• **Collection entries**
◇ ◇ ◇ ◇ ◇

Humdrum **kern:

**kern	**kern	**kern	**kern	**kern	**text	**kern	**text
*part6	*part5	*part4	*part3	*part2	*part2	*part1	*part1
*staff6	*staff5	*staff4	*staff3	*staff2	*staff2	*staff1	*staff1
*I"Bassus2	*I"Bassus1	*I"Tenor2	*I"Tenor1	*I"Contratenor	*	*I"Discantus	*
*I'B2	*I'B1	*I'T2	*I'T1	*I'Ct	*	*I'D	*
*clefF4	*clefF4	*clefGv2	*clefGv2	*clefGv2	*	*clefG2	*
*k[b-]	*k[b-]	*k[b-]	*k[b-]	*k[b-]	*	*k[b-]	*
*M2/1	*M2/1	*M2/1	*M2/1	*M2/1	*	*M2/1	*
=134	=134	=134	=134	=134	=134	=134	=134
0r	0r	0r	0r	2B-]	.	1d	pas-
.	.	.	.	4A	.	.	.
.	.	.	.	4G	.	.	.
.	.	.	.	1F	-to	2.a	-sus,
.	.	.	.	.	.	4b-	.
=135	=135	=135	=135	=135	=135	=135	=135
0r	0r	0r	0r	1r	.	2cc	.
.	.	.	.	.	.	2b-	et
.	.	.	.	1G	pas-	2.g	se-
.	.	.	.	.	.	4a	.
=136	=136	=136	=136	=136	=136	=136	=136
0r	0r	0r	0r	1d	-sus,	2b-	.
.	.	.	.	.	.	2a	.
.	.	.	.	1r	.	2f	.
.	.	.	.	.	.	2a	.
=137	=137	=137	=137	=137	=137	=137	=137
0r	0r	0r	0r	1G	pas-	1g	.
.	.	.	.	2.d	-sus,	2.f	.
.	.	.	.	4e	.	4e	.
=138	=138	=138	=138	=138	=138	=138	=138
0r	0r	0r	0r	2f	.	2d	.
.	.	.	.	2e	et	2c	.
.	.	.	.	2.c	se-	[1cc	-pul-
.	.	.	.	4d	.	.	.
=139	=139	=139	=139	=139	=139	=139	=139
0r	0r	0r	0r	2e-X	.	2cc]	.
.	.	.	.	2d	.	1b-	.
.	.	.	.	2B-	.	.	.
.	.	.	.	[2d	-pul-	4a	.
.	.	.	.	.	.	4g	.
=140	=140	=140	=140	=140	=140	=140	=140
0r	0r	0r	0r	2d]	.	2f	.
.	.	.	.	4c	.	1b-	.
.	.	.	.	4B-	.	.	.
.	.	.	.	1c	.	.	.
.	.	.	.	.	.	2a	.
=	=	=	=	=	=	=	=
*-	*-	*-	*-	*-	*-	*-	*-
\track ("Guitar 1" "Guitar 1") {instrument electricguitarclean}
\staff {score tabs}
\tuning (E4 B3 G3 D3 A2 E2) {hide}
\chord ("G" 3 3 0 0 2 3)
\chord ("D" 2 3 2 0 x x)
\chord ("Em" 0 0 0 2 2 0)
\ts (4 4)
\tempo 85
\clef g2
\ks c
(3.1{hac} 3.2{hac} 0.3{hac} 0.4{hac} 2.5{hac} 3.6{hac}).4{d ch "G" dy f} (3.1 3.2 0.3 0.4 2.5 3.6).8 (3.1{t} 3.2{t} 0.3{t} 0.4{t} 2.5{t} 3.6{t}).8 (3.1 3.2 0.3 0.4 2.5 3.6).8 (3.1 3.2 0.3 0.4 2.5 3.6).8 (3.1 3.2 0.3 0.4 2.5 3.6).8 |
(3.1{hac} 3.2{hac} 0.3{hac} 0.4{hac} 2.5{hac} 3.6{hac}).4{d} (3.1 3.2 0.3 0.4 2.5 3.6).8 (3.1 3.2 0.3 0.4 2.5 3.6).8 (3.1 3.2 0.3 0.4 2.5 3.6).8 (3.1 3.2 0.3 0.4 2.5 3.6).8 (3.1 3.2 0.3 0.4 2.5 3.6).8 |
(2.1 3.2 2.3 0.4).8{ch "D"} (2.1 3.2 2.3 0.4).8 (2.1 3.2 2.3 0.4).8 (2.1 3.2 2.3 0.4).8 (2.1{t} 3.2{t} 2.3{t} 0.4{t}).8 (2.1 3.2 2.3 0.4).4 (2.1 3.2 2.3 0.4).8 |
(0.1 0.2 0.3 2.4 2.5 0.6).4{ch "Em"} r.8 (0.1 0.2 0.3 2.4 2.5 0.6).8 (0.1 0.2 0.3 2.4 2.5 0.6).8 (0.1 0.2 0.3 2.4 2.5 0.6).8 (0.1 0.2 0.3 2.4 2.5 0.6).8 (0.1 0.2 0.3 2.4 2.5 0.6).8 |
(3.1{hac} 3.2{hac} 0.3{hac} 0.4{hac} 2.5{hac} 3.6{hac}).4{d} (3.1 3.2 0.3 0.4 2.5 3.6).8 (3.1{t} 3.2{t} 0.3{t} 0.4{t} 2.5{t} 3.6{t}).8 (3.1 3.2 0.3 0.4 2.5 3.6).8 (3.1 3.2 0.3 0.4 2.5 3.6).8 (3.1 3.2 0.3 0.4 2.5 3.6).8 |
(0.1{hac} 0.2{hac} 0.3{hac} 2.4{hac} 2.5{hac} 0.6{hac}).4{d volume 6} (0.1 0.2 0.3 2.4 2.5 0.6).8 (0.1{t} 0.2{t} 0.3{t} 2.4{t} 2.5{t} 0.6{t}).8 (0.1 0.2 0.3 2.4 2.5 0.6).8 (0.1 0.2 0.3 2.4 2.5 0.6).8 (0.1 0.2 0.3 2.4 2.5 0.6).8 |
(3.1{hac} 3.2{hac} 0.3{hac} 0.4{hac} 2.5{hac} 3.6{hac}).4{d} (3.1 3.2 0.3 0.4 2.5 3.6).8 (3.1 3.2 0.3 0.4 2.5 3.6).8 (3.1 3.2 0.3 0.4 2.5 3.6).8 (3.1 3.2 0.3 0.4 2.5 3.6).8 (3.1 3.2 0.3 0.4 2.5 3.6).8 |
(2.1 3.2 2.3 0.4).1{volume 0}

◇ ◇ ◇ ◇ ◇

• **Task details**
Identify each line in the material above that contains the string "kern", treating uppercase and lowercase as different, and copy every such line.

• **Exercise solution**
Humdrum **kern:
**kern	**kern	**kern	**kern	**kern	**text	**kern	**text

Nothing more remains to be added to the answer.